───── Supplied material
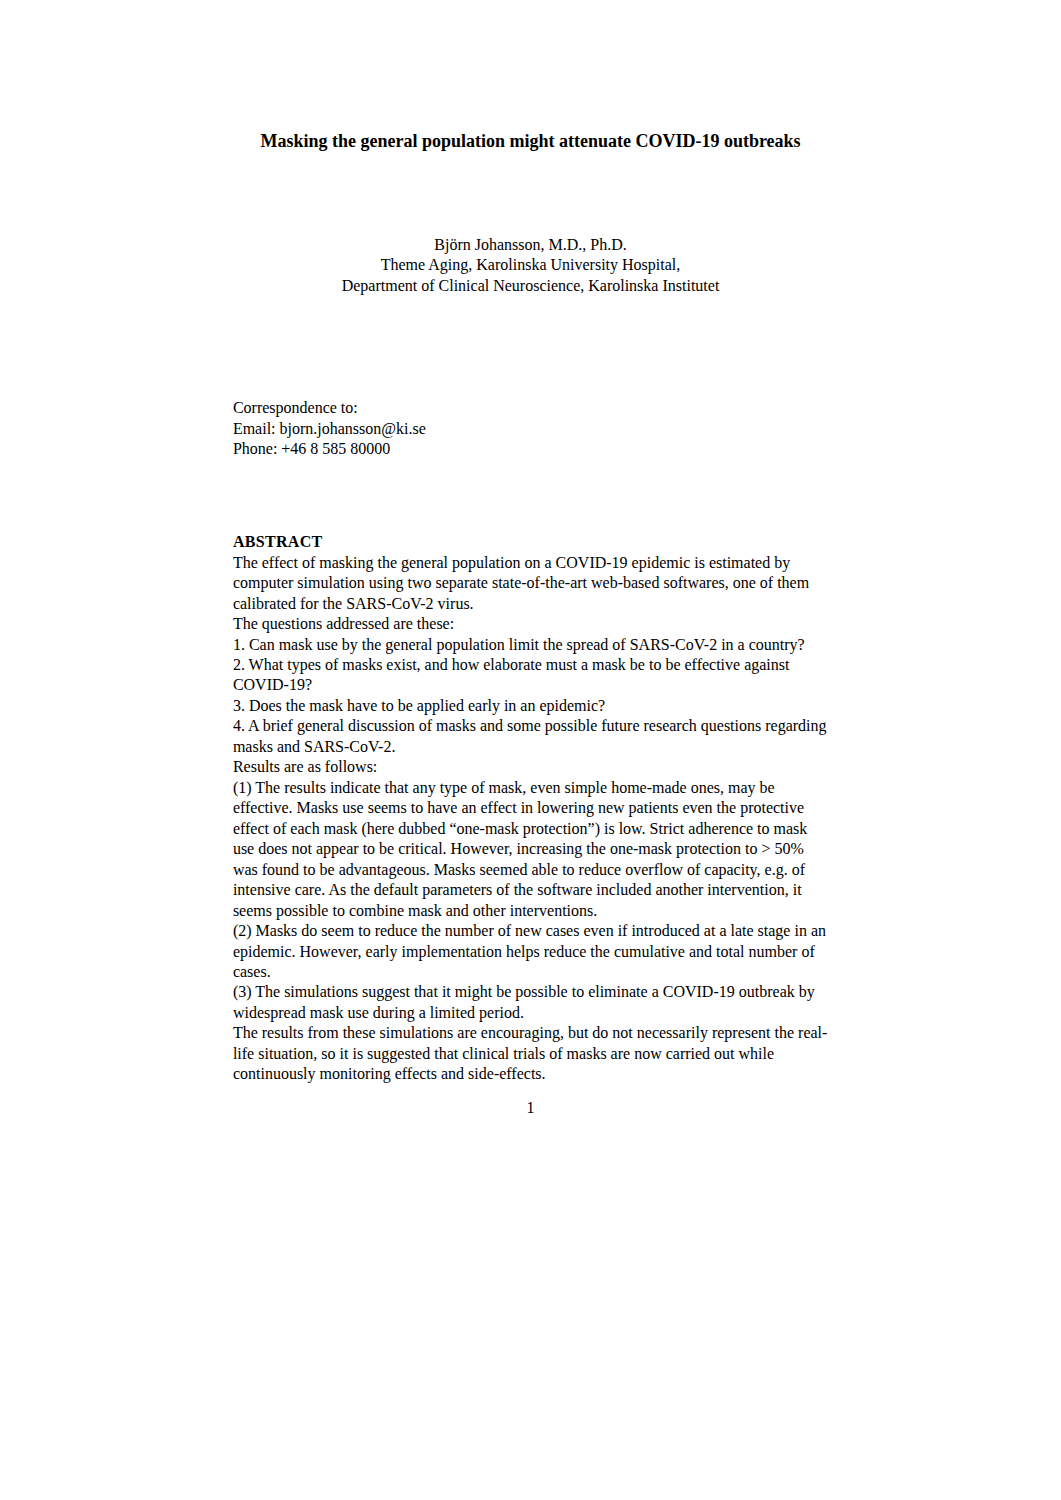Masking the general population might attenuate COVID-19 outbreaks
Björn Johansson, M.D., Ph.D.
Theme Aging, Karolinska University Hospital,
Department of Clinical Neuroscience, Karolinska Institutet
Correspondence to:
Email: bjorn.johansson@ki.se
Phone: +46 8 585 80000
ABSTRACT
The effect of masking the general population on a COVID-19 epidemic is estimated by computer simulation using two separate state-of-the-art web-based softwares, one of them calibrated for the SARS-CoV-2 virus.
The questions addressed are these:
1. Can mask use by the general population limit the spread of SARS-CoV-2 in a country?
2. What types of masks exist, and how elaborate must a mask be to be effective against COVID-19?
3. Does the mask have to be applied early in an epidemic?
4. A brief general discussion of masks and some possible future research questions regarding masks and SARS-CoV-2.
Results are as follows:
(1) The results indicate that any type of mask, even simple home-made ones, may be effective. Masks use seems to have an effect in lowering new patients even the protective effect of each mask (here dubbed “one-mask protection”) is low. Strict adherence to mask use does not appear to be critical. However, increasing the one-mask protection to > 50% was found to be advantageous. Masks seemed able to reduce overflow of capacity, e.g. of intensive care. As the default parameters of the software included another intervention, it seems possible to combine mask and other interventions.
(2) Masks do seem to reduce the number of new cases even if introduced at a late stage in an epidemic. However, early implementation helps reduce the cumulative and total number of cases.
(3) The simulations suggest that it might be possible to eliminate a COVID-19 outbreak by widespread mask use during a limited period.
The results from these simulations are encouraging, but do not necessarily represent the real-life situation, so it is suggested that clinical trials of masks are now carried out while continuously monitoring effects and side-effects.
1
──────────
*What you have to do*.
The response should contain every record above exactly as written, and none of the pictures.

*Output below*.
Masking the general population might attenuate COVID-19 outbreaks
Björn Johansson, M.D., Ph.D.
Theme Aging, Karolinska University Hospital,
Department of Clinical Neuroscience, Karolinska Institutet
Correspondence to:
Email: bjorn.johansson@ki.se
Phone: +46 8 585 80000
ABSTRACT
The effect of masking the general population on a COVID-19 epidemic is estimated by computer simulation using two separate state-of-the-art web-based softwares, one of them calibrated for the SARS-CoV-2 virus.
The questions addressed are these:
1. Can mask use by the general population limit the spread of SARS-CoV-2 in a country?
2. What types of masks exist, and how elaborate must a mask be to be effective against COVID-19?
3. Does the mask have to be applied early in an epidemic?
4. A brief general discussion of masks and some possible future research questions regarding masks and SARS-CoV-2.
Results are as follows:
(1) The results indicate that any type of mask, even simple home-made ones, may be effective. Masks use seems to have an effect in lowering new patients even the protective effect of each mask (here dubbed “one-mask protection”) is low. Strict adherence to mask use does not appear to be critical. However, increasing the one-mask protection to > 50% was found to be advantageous. Masks seemed able to reduce overflow of capacity, e.g. of intensive care. As the default parameters of the software included another intervention, it seems possible to combine mask and other interventions.
(2) Masks do seem to reduce the number of new cases even if introduced at a late stage in an epidemic. However, early implementation helps reduce the cumulative and total number of cases.
(3) The simulations suggest that it might be possible to eliminate a COVID-19 outbreak by widespread mask use during a limited period.
The results from these simulations are encouraging, but do not necessarily represent the real-life situation, so it is suggested that clinical trials of masks are now carried out while continuously monitoring effects and side-effects.
1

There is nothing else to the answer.